**Supplied material**
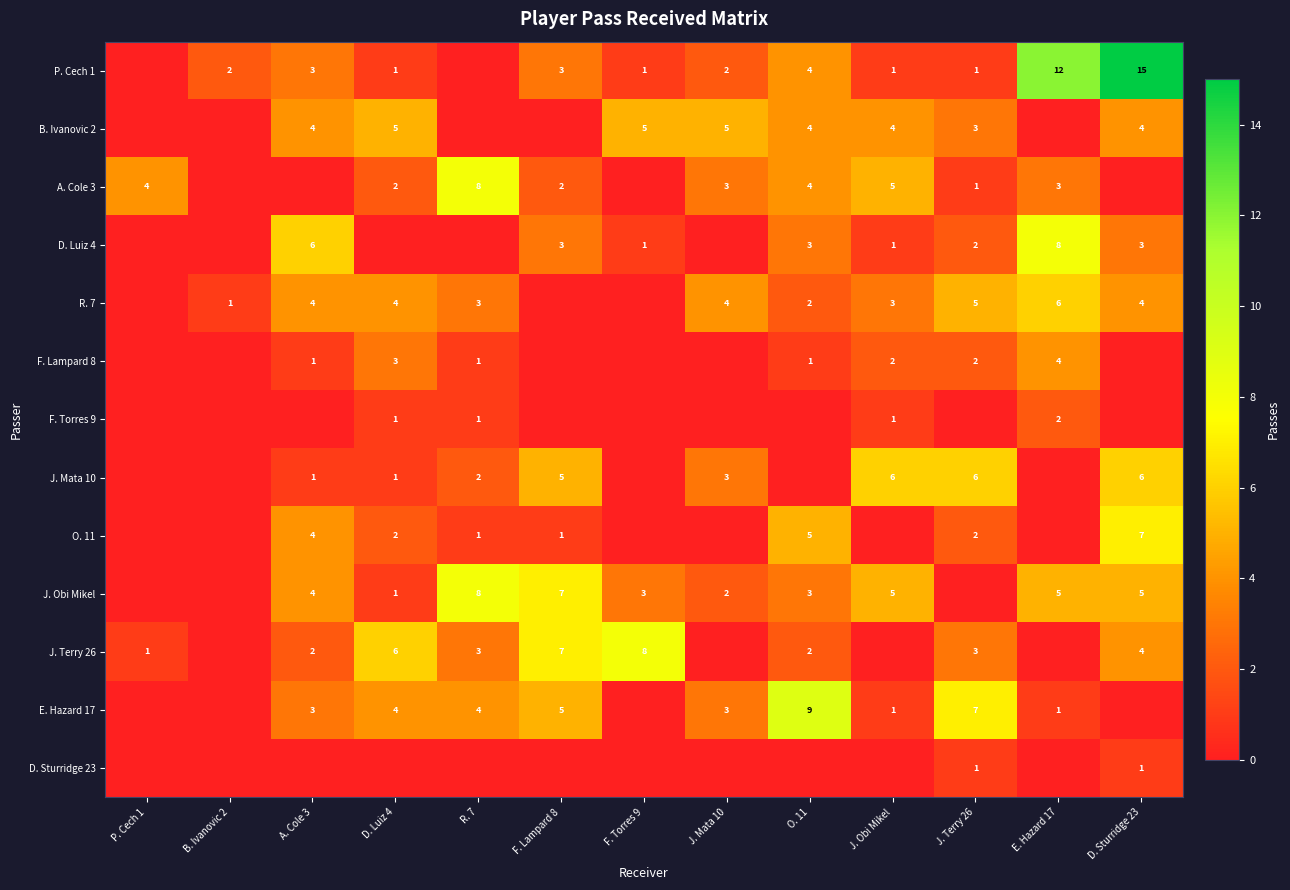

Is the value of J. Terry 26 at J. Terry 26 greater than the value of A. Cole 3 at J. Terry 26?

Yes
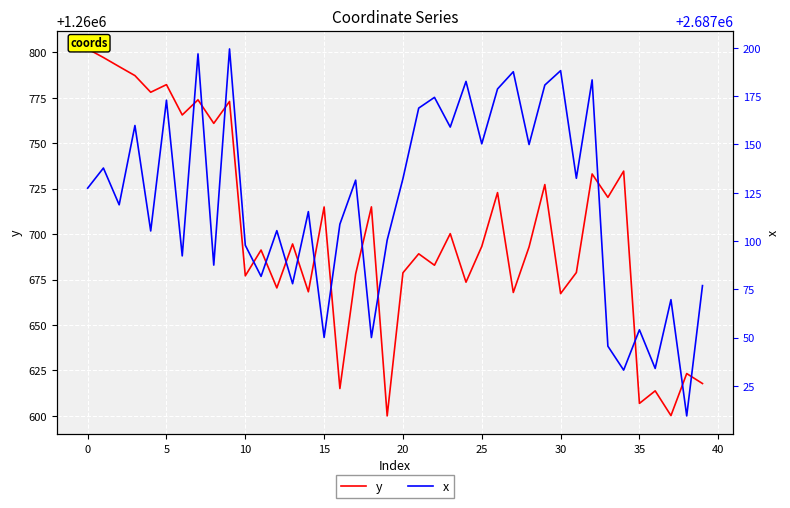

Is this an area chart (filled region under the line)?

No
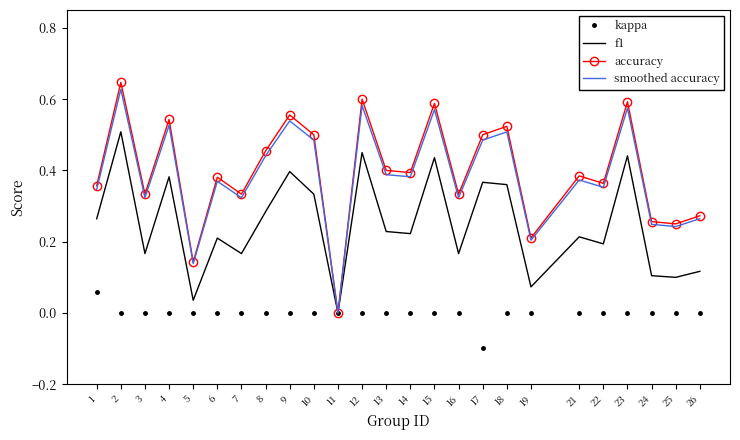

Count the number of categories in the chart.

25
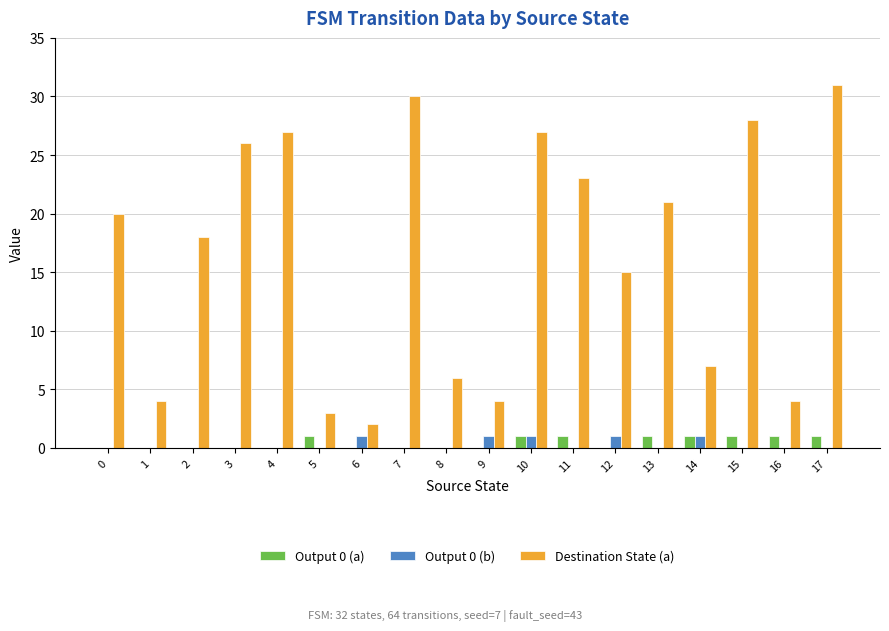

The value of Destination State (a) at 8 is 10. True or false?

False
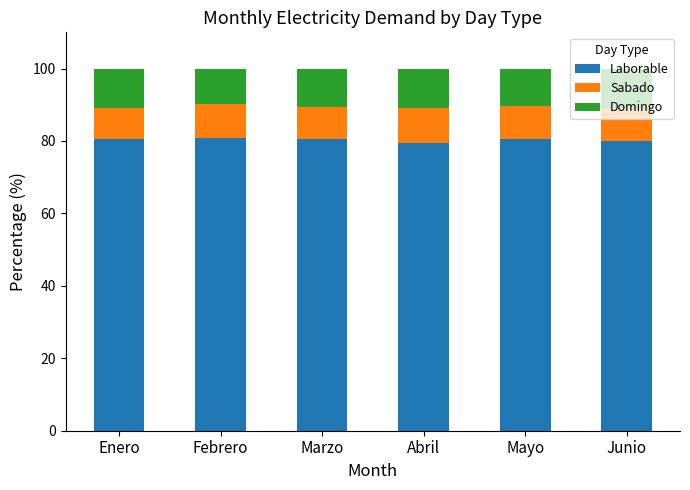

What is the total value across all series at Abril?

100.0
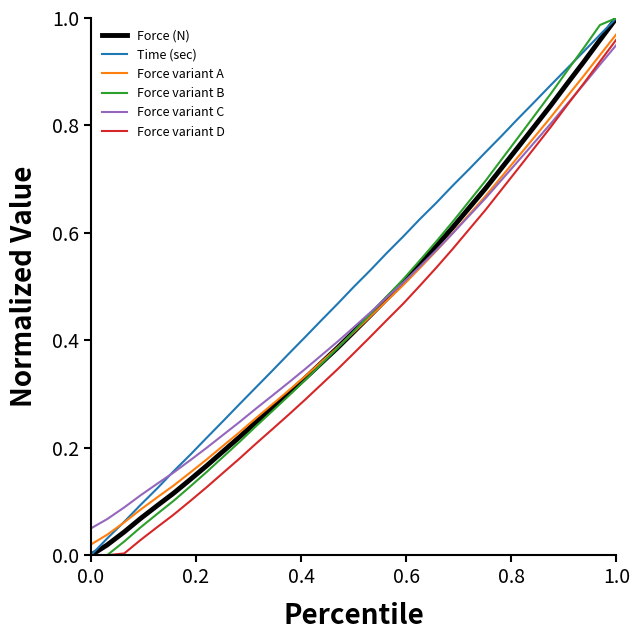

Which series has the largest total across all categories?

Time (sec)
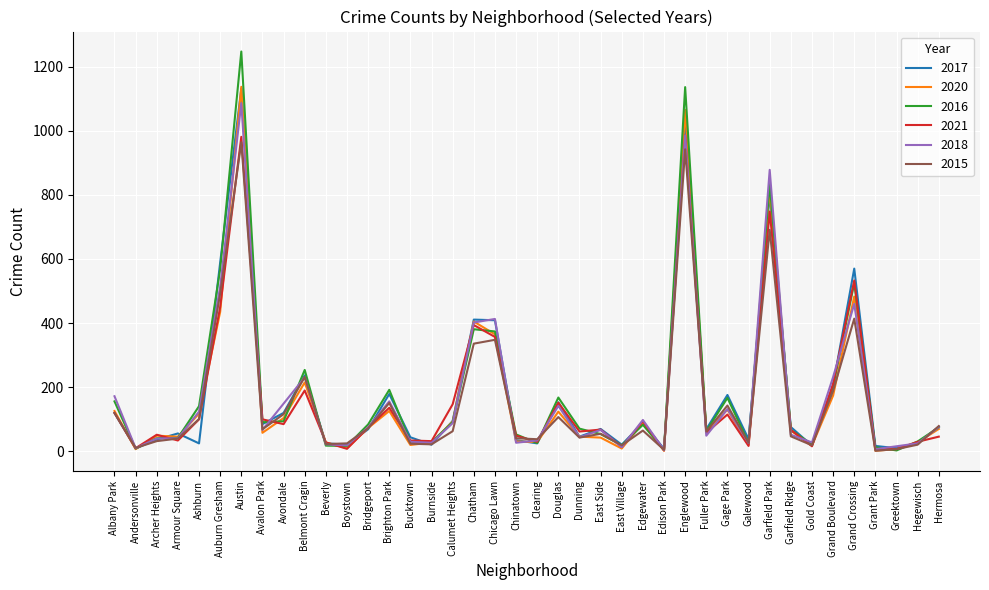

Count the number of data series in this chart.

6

**Instruction**
Return the data again word for word, starting at the line that contains "Is this an area" and stopping after the last line of the data. Leave out the pictures.

**Result below**
Is this an area chart (filled region under the line)?

No

Count the number of categories in the chart.

25

The value of Destination State (a) at 8 is 10. True or false?

False

What is the total value across all series at Abril?

100.0

Which series has the largest total across all categories?

Time (sec)

Count the number of data series in this chart.

6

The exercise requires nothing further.